Bazaars and stores have not seen such a rush on groceries since March, when alarm surged over the prospect of authorities sealing borders as a preventative measure against the spread of COVID-19.
Back then, sugar and flour was hard to find in retail spots. Food warehouses emptied too. Now, traders say prices are spiking as a result of the national currency, the somoni, slumping against the dollar.
Officially, the dollar is trading for 10.35 somoni. The greenback is fetching closer to 11.20 on the black market.
“We resell, and importers buy everything in dollars,” one sugar trader, who gave his name only as Anvar, told Eurasianet. “As a result, the cost of groceries in somoni is going up.”
One kilo bags of sugar cost 10 somoni, where they cost seven somoni before the election on October 11. Ten kilo sacks of flour go for 55 somoni, up from the previous 47. A liter of vegetable oil costs 17 somoni instead of 12 somoni.

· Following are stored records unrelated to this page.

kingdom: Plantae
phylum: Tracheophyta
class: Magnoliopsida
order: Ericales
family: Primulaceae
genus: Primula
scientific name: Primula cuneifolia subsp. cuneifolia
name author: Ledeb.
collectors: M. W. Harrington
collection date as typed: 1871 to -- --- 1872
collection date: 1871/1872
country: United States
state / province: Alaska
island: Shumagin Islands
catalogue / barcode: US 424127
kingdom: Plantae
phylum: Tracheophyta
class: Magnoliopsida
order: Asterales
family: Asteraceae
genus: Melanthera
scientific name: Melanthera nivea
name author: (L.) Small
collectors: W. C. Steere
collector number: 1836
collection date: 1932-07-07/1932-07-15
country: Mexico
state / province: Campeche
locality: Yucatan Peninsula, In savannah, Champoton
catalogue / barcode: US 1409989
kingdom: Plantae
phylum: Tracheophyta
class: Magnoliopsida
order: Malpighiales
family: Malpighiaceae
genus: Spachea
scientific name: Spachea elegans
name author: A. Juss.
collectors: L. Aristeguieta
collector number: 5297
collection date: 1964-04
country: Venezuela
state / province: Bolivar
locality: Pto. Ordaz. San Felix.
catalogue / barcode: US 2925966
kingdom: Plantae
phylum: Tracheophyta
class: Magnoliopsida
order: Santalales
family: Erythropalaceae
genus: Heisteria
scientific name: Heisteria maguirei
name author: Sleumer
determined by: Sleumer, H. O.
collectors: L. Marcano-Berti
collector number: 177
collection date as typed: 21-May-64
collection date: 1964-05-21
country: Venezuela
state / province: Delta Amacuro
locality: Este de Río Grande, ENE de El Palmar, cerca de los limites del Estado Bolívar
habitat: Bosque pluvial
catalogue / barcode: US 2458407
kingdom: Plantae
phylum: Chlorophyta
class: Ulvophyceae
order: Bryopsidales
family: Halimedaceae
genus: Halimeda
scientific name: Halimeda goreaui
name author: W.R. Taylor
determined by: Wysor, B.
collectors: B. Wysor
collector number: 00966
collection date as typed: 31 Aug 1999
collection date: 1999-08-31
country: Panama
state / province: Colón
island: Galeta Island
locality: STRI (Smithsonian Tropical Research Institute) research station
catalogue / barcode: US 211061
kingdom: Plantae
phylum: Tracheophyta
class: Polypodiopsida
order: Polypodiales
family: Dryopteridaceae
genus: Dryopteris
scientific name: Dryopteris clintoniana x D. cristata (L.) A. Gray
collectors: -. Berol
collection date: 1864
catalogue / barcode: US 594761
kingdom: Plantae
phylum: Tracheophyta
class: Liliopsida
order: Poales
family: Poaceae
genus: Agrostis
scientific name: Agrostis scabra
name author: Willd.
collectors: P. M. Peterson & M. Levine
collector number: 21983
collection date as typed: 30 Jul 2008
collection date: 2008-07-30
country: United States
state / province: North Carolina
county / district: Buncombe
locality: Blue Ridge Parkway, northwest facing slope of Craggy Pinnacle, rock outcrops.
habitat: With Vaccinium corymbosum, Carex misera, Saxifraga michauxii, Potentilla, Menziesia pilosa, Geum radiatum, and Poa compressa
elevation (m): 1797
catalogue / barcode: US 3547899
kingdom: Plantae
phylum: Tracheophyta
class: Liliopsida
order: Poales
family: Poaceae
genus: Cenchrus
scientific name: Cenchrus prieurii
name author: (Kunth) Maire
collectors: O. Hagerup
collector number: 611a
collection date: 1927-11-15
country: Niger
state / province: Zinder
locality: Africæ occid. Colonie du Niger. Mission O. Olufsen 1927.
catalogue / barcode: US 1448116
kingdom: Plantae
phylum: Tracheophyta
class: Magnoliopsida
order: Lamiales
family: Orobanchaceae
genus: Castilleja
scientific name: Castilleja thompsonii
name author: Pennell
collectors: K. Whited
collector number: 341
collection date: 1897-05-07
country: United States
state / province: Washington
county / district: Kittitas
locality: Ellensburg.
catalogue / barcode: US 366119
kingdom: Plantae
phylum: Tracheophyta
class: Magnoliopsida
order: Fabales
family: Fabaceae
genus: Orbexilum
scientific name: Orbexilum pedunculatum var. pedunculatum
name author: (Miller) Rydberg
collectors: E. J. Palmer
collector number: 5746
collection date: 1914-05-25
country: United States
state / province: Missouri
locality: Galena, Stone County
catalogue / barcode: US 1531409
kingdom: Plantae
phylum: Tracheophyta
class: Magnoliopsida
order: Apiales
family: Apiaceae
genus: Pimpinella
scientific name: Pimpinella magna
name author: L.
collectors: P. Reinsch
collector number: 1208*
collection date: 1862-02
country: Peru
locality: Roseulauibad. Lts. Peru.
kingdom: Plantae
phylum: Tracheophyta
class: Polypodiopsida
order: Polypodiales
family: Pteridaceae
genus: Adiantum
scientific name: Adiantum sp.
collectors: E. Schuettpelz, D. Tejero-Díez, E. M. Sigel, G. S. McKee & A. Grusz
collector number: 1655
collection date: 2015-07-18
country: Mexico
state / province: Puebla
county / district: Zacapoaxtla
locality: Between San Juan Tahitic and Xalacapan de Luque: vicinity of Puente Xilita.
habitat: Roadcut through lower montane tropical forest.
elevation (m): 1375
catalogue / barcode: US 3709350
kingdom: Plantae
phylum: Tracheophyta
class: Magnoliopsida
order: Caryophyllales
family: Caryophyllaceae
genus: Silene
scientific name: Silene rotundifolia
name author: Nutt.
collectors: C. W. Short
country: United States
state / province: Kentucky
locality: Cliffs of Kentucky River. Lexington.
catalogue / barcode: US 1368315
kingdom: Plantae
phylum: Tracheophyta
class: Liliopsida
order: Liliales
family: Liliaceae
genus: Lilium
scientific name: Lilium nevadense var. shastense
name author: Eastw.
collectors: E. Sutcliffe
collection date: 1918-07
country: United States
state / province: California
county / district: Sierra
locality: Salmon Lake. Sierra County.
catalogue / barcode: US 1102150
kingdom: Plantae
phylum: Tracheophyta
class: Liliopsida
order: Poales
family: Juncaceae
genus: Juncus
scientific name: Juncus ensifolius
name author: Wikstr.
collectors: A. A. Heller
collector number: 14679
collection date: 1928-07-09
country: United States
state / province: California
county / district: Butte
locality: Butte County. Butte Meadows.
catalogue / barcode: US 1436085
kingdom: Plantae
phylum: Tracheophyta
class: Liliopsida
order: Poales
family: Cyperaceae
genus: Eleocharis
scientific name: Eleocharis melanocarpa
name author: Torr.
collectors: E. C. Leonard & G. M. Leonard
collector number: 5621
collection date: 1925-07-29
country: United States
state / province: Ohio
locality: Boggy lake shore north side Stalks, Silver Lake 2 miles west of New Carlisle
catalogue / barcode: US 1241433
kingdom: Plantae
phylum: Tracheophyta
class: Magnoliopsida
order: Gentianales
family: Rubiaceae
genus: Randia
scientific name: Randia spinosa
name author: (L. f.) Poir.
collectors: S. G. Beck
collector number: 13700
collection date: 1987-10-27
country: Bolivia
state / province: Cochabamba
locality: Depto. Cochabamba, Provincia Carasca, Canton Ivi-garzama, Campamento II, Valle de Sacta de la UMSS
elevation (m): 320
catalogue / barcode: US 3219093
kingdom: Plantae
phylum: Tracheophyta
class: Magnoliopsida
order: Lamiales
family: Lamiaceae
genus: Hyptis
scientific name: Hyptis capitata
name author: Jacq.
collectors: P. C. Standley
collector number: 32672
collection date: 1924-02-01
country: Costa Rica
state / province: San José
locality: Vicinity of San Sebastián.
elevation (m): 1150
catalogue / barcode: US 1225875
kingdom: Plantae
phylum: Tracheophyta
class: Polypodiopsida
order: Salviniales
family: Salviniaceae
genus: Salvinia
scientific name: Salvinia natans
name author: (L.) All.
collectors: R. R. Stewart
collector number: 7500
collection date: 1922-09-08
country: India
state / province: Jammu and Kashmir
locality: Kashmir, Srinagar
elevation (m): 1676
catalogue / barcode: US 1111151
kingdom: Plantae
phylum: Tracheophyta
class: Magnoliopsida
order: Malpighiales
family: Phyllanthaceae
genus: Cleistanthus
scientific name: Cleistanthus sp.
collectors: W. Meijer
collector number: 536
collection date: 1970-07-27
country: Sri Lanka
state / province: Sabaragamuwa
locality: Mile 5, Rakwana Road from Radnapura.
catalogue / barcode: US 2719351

The presidential election is being used as a cutoff point because the government typically tries to contain prices ahead of such sensitive political events to exclude the slightest possibility of outbursts of discontent.
This year is proving especially painful as Tajikistan struggles to cope with the fallout of the COVID-19 pandemic, which has shut countless migrant laborers out of Russia.
According to the National Bank, remittances, which account for around one-third of the economy, fell by 14.8 percent in the first half of 2020. Speaking at a press conference in July, National Bank chairman Jamshed Nurmuhammadzoda said labor migrants in Russia had sent home $999 million from January to June. That marks a $174 million drop on the same period the year before.
Since the election was no competition, however, these problems posed no threat to President Emomali Rahmon’s performance on election day – he garnered 90.9 percent of the vote and thereby secured himself the right to remain in office until at least 2027.
The rush at the markets means social distancing is not an option.
“We came to stock up on food supplies,” Anora, a shopper at the Mehrgon bazaar, told Eurasianet. “After all, we don’t know how far prices will go up and if we will be able to afford sugar and oil.
One factor potentially fueling the price rises for sugar specifically is the fact that most imports come from Russia, where several major sugar manufacturers are at risk of closure. Sunflower prices have been rising in Russia too.
Economic experts, however, say inflationary tendencies may also be attributable to importers trying to ramp up their revenues by sowing alarm.
“If you ask me, this is some kind of racket. It is not like wholesalers couldn’t predict rises in prices – this isn’t the first year that they’re engaged in this line of work,” a Dushanbe-based economist told Eurasianet on condition that he not be identified. “Yesterday, shelves in most shops were empty. But I’m sure that by today, retailers will again have filled up their shelves. This looks a lot like the speculation we saw over flour in the spring.”